EXERCISE OBJECTIVE: Copy out the items word for word, starting with the line that contains "scientific name: Heteropterys coleoptera" and going on through the end of the items, leaving out the pictures.

TASK MATERIAL:
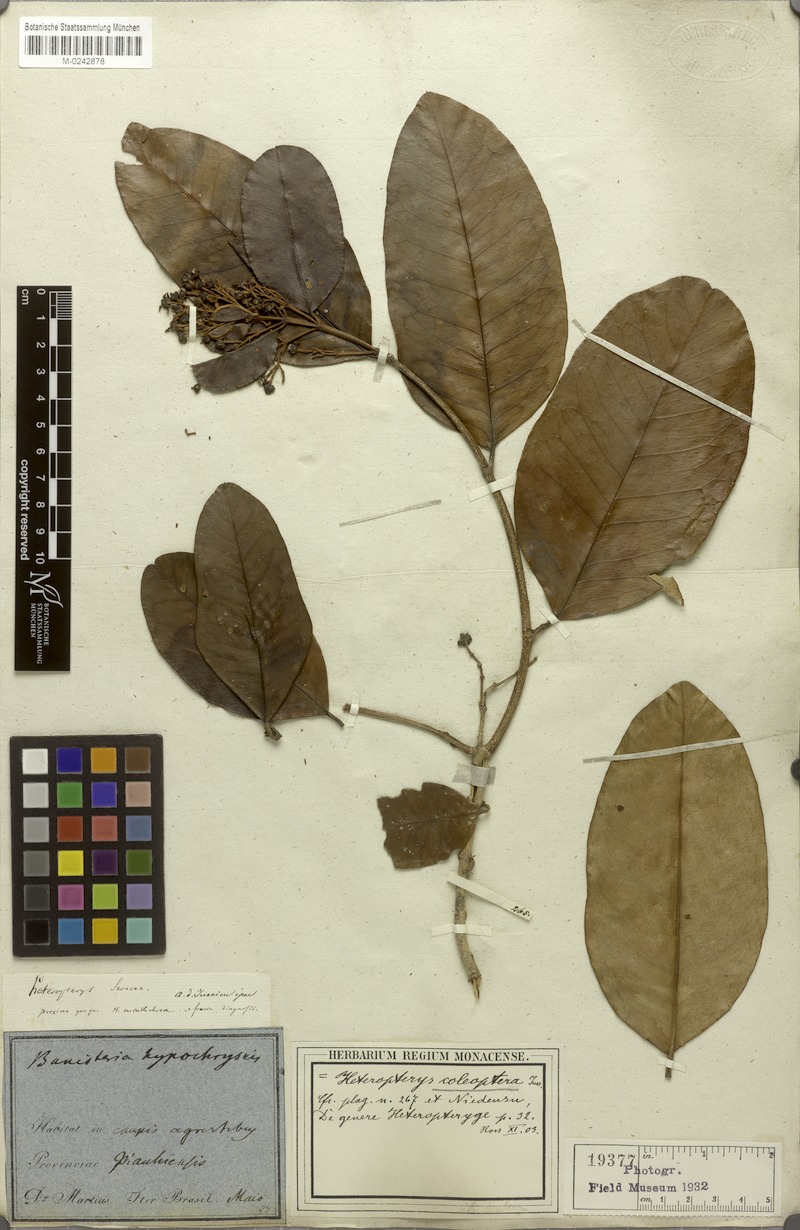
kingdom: Plantae
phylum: Tracheophyta
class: Magnoliopsida
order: Malpighiales
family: Malpighiaceae
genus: Heteropterys
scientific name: Heteropterys coleoptera
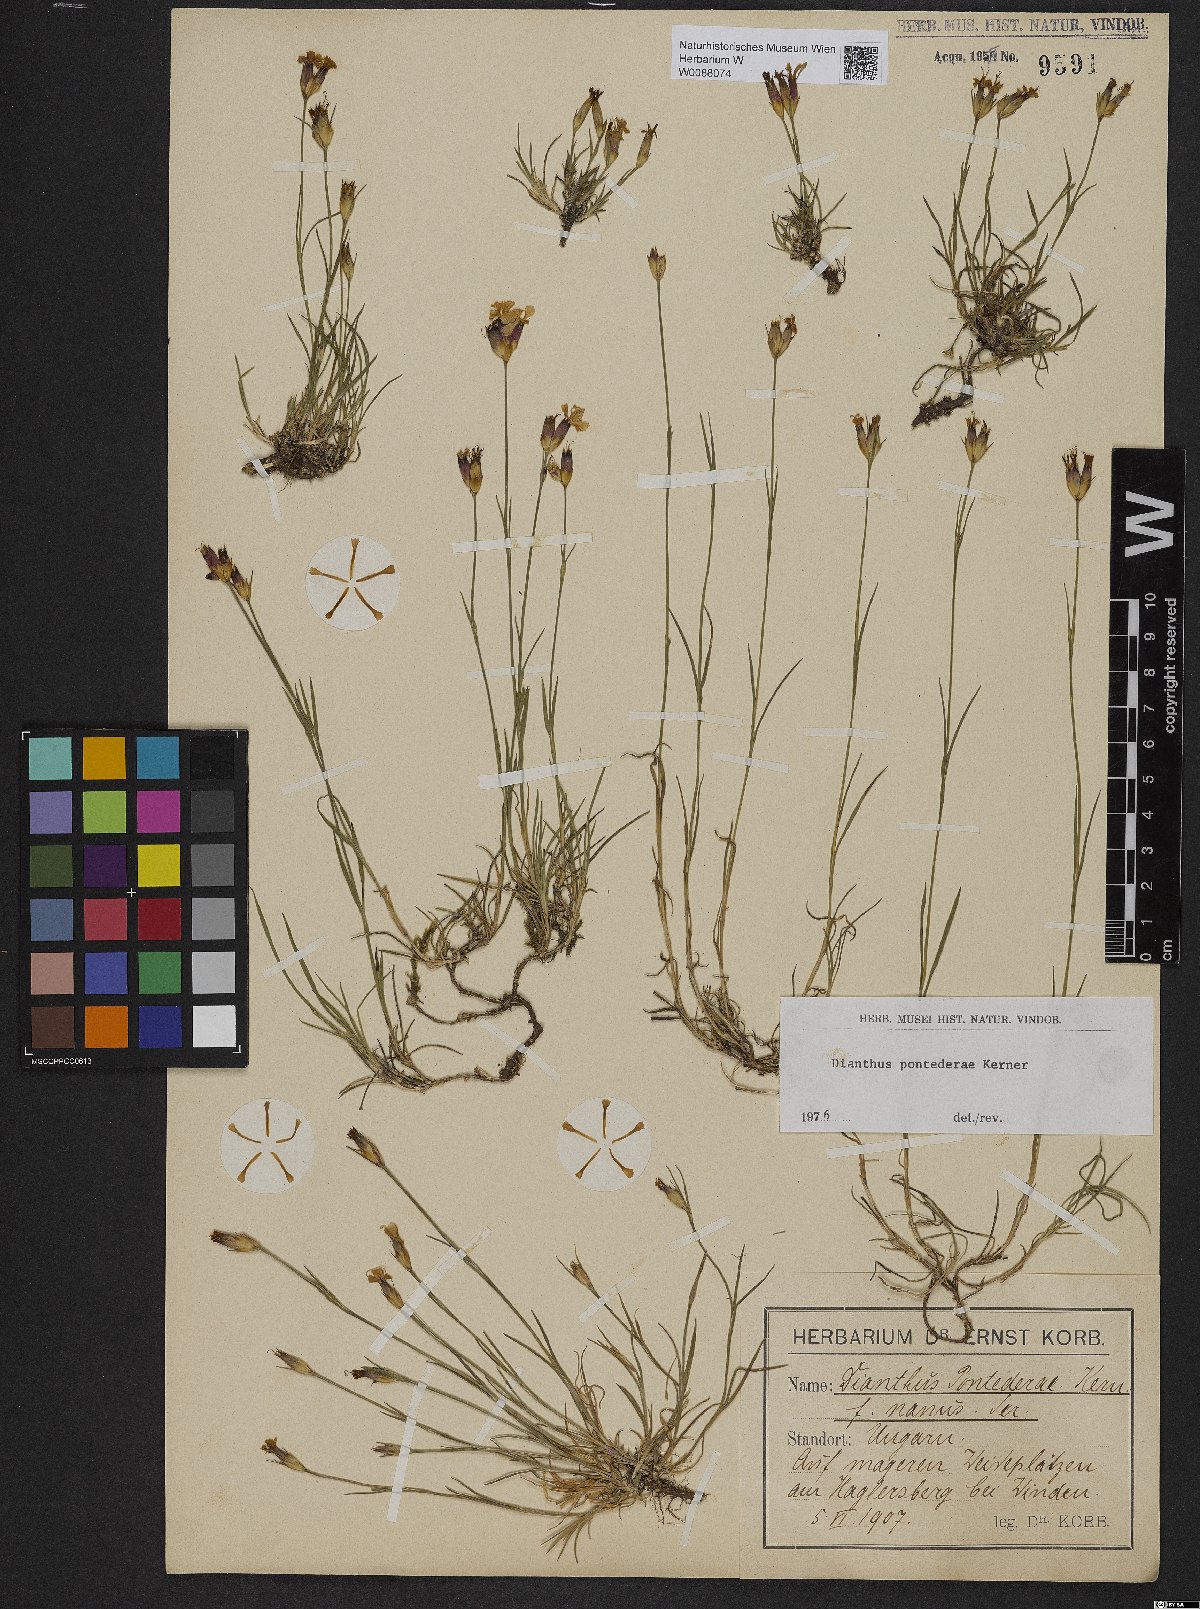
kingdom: Plantae
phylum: Tracheophyta
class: Magnoliopsida
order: Caryophyllales
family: Caryophyllaceae
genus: Dianthus
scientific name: Dianthus pontederae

TASK RESULT:
scientific name: Heteropterys coleoptera
kingdom: Plantae
phylum: Tracheophyta
class: Magnoliopsida
order: Caryophyllales
family: Caryophyllaceae
genus: Dianthus
scientific name: Dianthus pontederae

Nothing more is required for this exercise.